Hissing Taies … is a good illustration of [Romain Gary's] copious and lively imagination; and though his facility does not always serve him equally well, since the stories are quite uneven, the collection as a whole is remarkably provocative and enjoyable.
Most of the stories provide us with some melodramatic villain to hiss at. M. Gary revives successfully the old-fashioned story—like those of O. Henry, Frank Stockton, or some of Robert Louis Stevenson—that has a definite anecdotal point, perhaps even some twist at the end, rather than merely presenting a slice of life in the style of flat realism.
In "A Craving for Innocence" a Frenchman, aspiring to escape the sordid materialism of civilization, goes to Tahiti. But when he discovers some unknown paintings of Gauguin, all his commercial lusts return, and he can think only of getting back to France to make a killing. On the way home he finds out that the paintings are fakes. Corruption has spread even into the South Seas, and he, the idealist in search of innocence, has been betrayed once again. Of course, he is both corrupt and preposterous; and most of M. Gary's characters combine these two qualities.
Elsewhere it is M. Gary himself who seems to be hissing at the world and its monstrosities….

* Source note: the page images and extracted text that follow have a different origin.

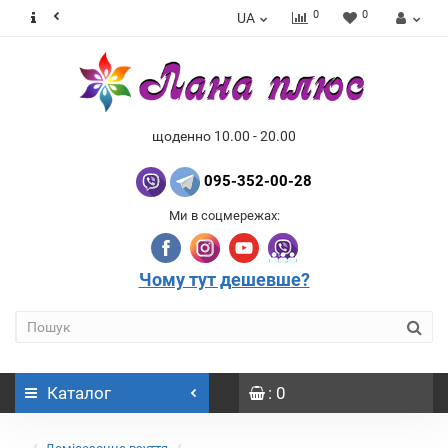
0
0
UA
щоденно 10.00 - 20.00
095-352-00-28
Ми в соцмережах:
Чому тут дешевше?
Каталог
: 0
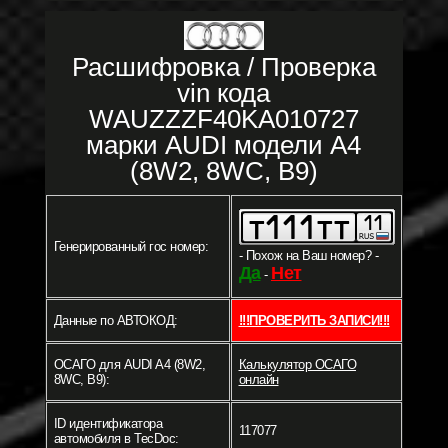
Расшифровка / Проверка
vin кода
WAUZZZF40KA010727
марки AUDI модели A4
(8W2, 8WC, B9)
Генерированный гос номер:
- Похож на Ваш номер? -
Да
Нет
-
Данные по АВТОКОД:
!!!ПРОВЕРИТЬ ЗАПИСИ!!!
ОСАГО для AUDI A4 (8W2,
Калькулятор ОСАГО
8WC, B9):
онлайн
ID идентификатора
117077
автомобиля в TecDoc:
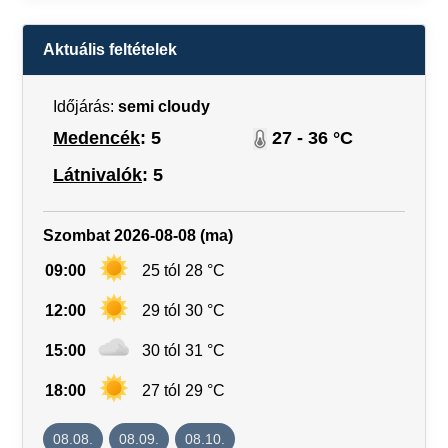
Aktuális feltételek
Időjárás:
semi cloudy
Medencék
: 5
27 - 36 °C
Látnivalók
: 5
Szombat 2026-08-08 (ma)
09:00
25 tól 28 °C
12:00
29 tól 30 °C
15:00
30 tól 31 °C
18:00
27 tól 29 °C
08.08.
08.09.
08.10.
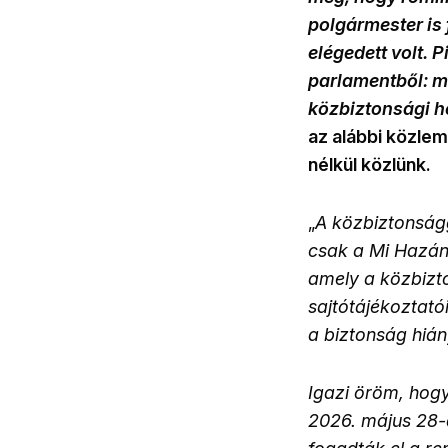
polgármester is 
elégedett volt. 
parlamentből: mo
közbiztonsági h
az alábbi közle
nélkül közlünk
.
„
A közbiztonságg
csak a Mi Hazánk
amely a közbizto
sajtótájékoztató
a biztonság hiány
Igazi öröm, hogy
2026. május 28-á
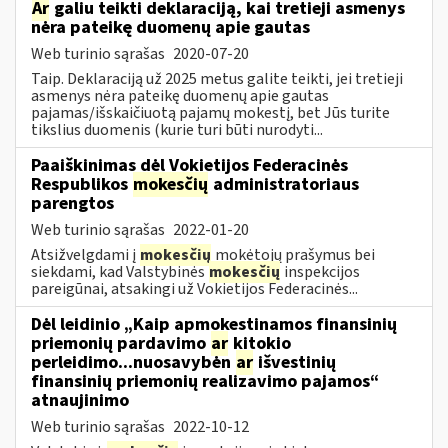
Ar
galiu teikti deklaraciją, kai tretieji asmenys
nėra pateikę duomenų apie gautas
Web turinio sąrašas
2020-07-20
Taip. Deklaraciją už 2025 metus galite teikti, jei tretieji
asmenys nėra pateikę duomenų apie gautas
pajamas/išskaičiuotą pajamų mokestį, bet Jūs turite
tikslius duomenis (kurie turi būti nurodyti...
Paaiškinimas dėl Vokietijos Federacinės
Respublikos
mokesčių
administratoriaus
parengtos
Web turinio sąrašas
2022-01-20
Atsižvelgdami į
mokesčių
mokėtojų prašymus bei
siekdami, kad Valstybinės
mokesčių
inspekcijos
pareigūnai, atsakingi už Vokietijos Federacinės...
Dėl leidinio „Kaip apmokestinamos finansinių
priemonių pardavimo
ar
kitokio
perleidimo...nuosavybėn
ar
išvestinių
finansinių priemonių realizavimo pajamos“
atnaujinimo
Web turinio sąrašas
2022-10-12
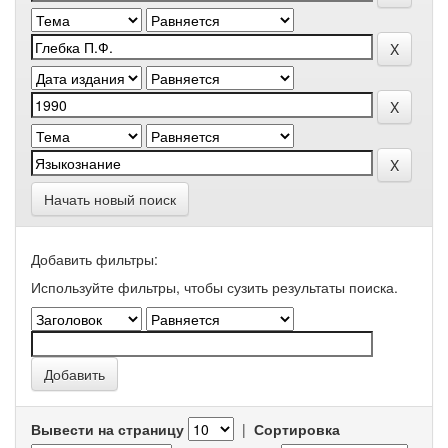
Начать новый поиск
Добавить фильтры:
Используйте фильтры, чтобы сузить результаты поиска.
Вывести на страницу
|
Сортировка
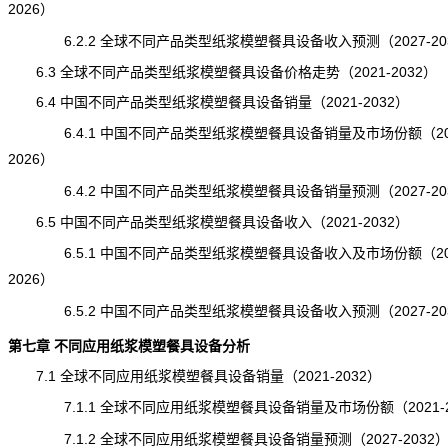
2026）
6.2.2 全球不同产品类型纸浆模塑餐具设备收入预测（2027-20
6.3 全球不同产品类型纸浆模塑餐具设备价格走势（2021-2032）
6.4 中国不同产品类型纸浆模塑餐具设备销量（2021-2032）
6.4.1 中国不同产品类型纸浆模塑餐具设备销量及市场份额（202
2026）
6.4.2 中国不同产品类型纸浆模塑餐具设备销量预测（2027-20
6.5 中国不同产品类型纸浆模塑餐具设备收入（2021-2032）
6.5.1 中国不同产品类型纸浆模塑餐具设备收入及市场份额（202
2026）
6.5.2 中国不同产品类型纸浆模塑餐具设备收入预测（2027-20
第七章 不同应用纸浆模塑餐具设备分析
7.1 全球不同应用纸浆模塑餐具设备销量（2021-2032）
7.1.1 全球不同应用纸浆模塑餐具设备销量及市场份额（2021-2
7.1.2 全球不同应用纸浆模塑餐具设备销量预测（2027-2032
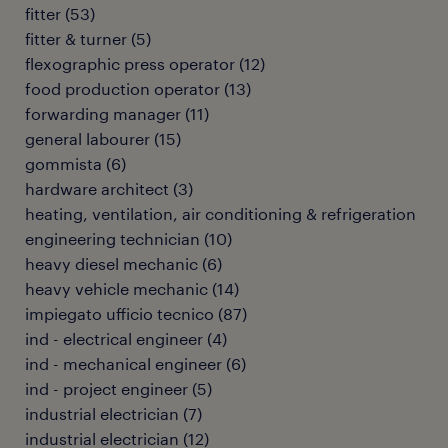
fitter
(
53
)
fitter & turner
(
5
)
flexographic press operator
(
12
)
food production operator
(
13
)
forwarding manager
(
11
)
general labourer
(
15
)
gommista
(
6
)
hardware architect
(
3
)
heating, ventilation, air conditioning & refrigeration
engineering technician
(
10
)
heavy diesel mechanic
(
6
)
heavy vehicle mechanic
(
14
)
impiegato ufficio tecnico
(
87
)
ind - electrical engineer
(
4
)
ind - mechanical engineer
(
6
)
ind - project engineer
(
5
)
industrial electrician
(
7
)
industrial electrician
(
12
)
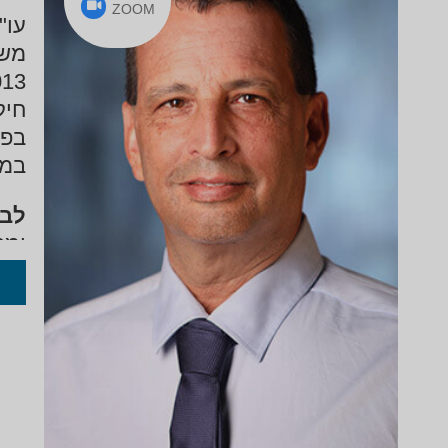
ZOOM
משפ
חיק
בפש
במד
לבר
ומח
בתע
שהס
אונ
(בה
לאו
ומר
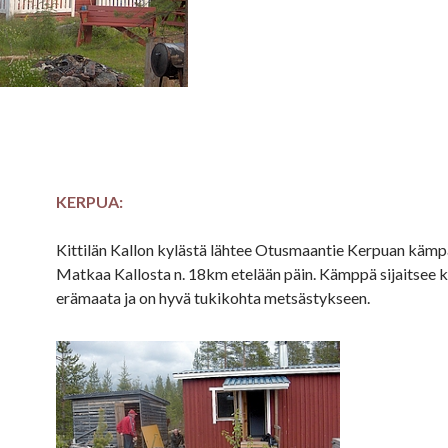
KERPUA:
Kittilän Kallon kylästä lähtee Otusmaantie Kerpuan kämpä
Matkaa Kallosta n. 18km etelään päin. Kämppä sijaitsee k
erämaata ja on hyvä tukikohta metsästykseen.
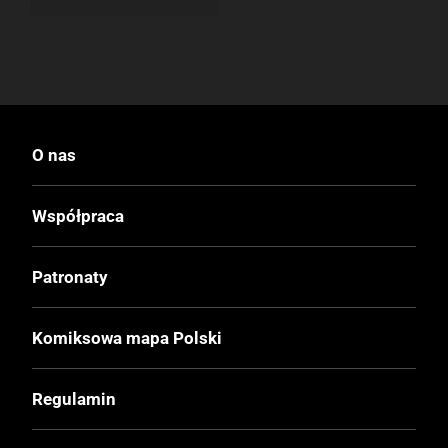
O nas
Współpraca
Patronaty
Komiksowa mapa Polski
Regulamin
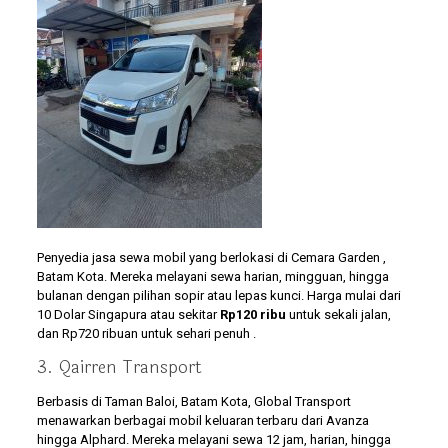
Penyedia jasa sewa mobil yang berlokasi di Cemara Garden ,
Batam Kota. Mereka melayani sewa harian, mingguan, hingga
bulanan dengan pilihan sopir atau lepas kunci. Harga mulai dari
10 Dolar Singapura atau sekitar
Rp120 ribu
untuk sekali jalan,
dan Rp720 ribuan untuk sehari penuh .
3. Qairren Transport
Berbasis di Taman Baloi, Batam Kota, Global Transport
menawarkan berbagai mobil keluaran terbaru dari Avanza
hingga Alphard. Mereka melayani sewa 12 jam, harian, hingga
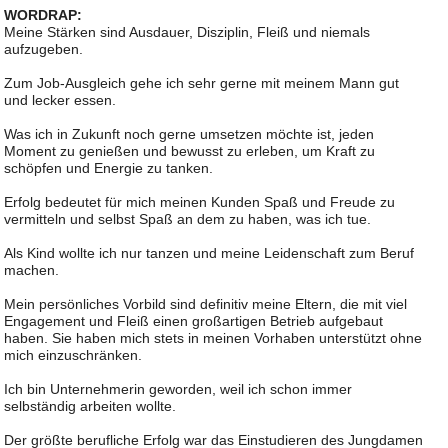
WORDRAP:
Meine Stärken sind Ausdauer, Disziplin, Fleiß und niemals
aufzugeben.
Zum Job-Ausgleich gehe ich sehr gerne mit meinem Mann gut
und lecker essen.
Was ich in Zukunft noch gerne umsetzen möchte ist, jeden
Moment zu genießen und bewusst zu erleben, um Kraft zu
schöpfen und Energie zu tanken.
Erfolg bedeutet für mich meinen Kunden Spaß und Freude zu
vermitteln und selbst Spaß an dem zu haben, was ich tue.
Als Kind wollte ich nur tanzen und meine Leidenschaft zum Beruf
machen.
Mein persönliches Vorbild sind definitiv meine Eltern, die mit viel
Engagement und Fleiß einen großartigen Betrieb aufgebaut
haben. Sie haben mich stets in meinen Vorhaben unterstützt ohne
mich einzuschränken.
Ich bin Unternehmerin geworden, weil ich schon immer
selbständig arbeiten wollte.
Der größte berufliche Erfolg war das Einstudieren des Jungdamen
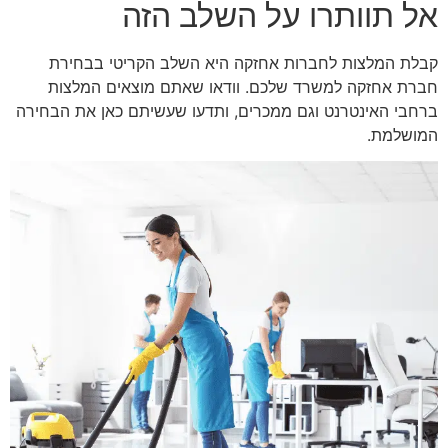
אל תוותרו על השלב הזה
קבלת המלצות לחברות אחזקה היא השלב הקריטי בבחירת
חברת אחזקה למשרד שלכם. וודאו שאתם מוצאים המלצות
ברחבי האינטרנט וגם ממכרים, ותדעו שעשיתם כאן את הבחירה
המושלמת.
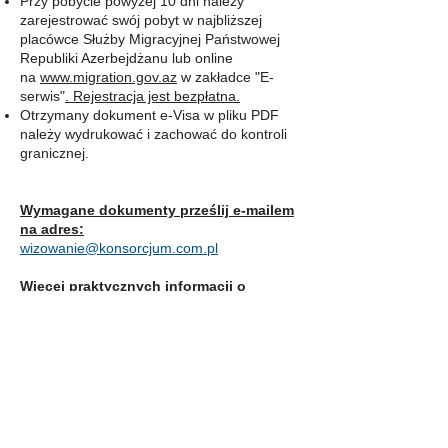
Przy pobycie powyżej 10 dni należy
zarejestrować swój pobyt w najbliższej
placówce Służby Migracyjnej Państwowej
Republiki Azerbejdżanu lub online
na
www.migration.gov.az
w zakładce "E-
serwis"
. Rejestracja jest bezpłatna.
Otrzymany dokument e-Visa w pliku PDF
należy wydrukować i zachować do kontroli
granicznej.
Wymagane dokumenty prześlij e-mailem
na adres:
wizowanie@konsorcjum.com.pl
Więcej praktycznych informacji o
Azerbejdżanie:
http://rezerwujwakacje.com.pl/pl/przewodnik
/azerbejdzan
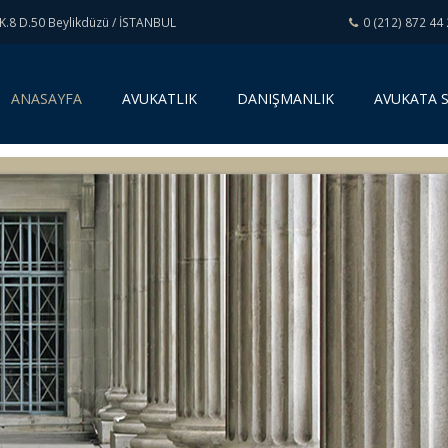
K.8 D.50 Beylikdüzü / İSTANBUL
0 (212) 872 44
(
ANASAYFA
AVUKATLIK
DANIŞMANLIK
AVUKATA 
c
u
r
r
e
n
t
)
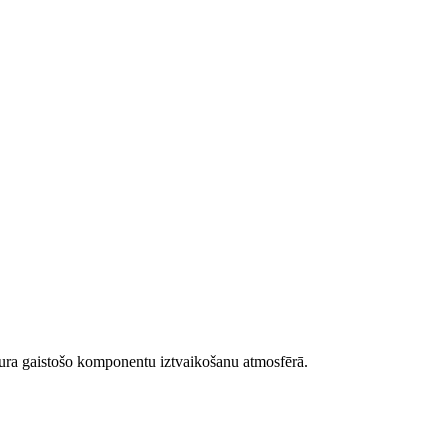
satura gaistošo komponentu iztvaikošanu atmosfērā.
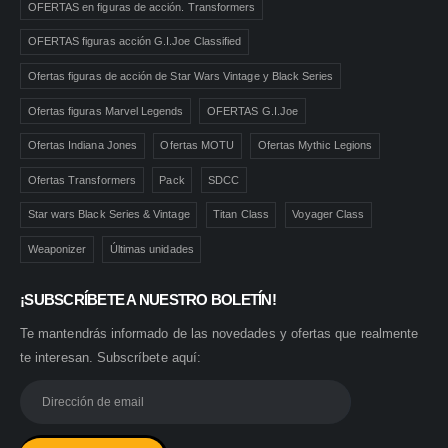
OFERTAS en figuras de acción. Transformers
OFERTAS figuras acción G.I.Joe Classified
Ofertas figuras de acción de Star Wars Vintage y Black Series
Ofertas figuras Marvel Legends
OFERTAS G.I.Joe
Ofertas Indiana Jones
Ofertas MOTU
Ofertas Mythic Legions
Ofertas Transformers
Pack
SDCC
Star wars Black Series & Vintage
Titan Class
Voyager Class
Weaponizer
Últimas unidades
¡SUBSCRÍBETE A NUESTRO BOLETÍN!
Te mantendrás informado de las novedades y ofertas que realmente
te interesan. Subscríbete aquí:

In the grimmest of M. Gary's jokes, "The New Frontier," a crowd of people are awaiting the president's arrival for a speech. Slowly, bit by bit, we become aware that there is something different about these people. Survivors of an atomic war, they are undergoing mutations that are turning them into varieties of sea creatures…. After the president's stirring speech, they migrate into the water, from which life once arose, there to continue the resolute struggle against the Communists. Artistically, the story is not altogether successful, but no reader will be able to forget its point.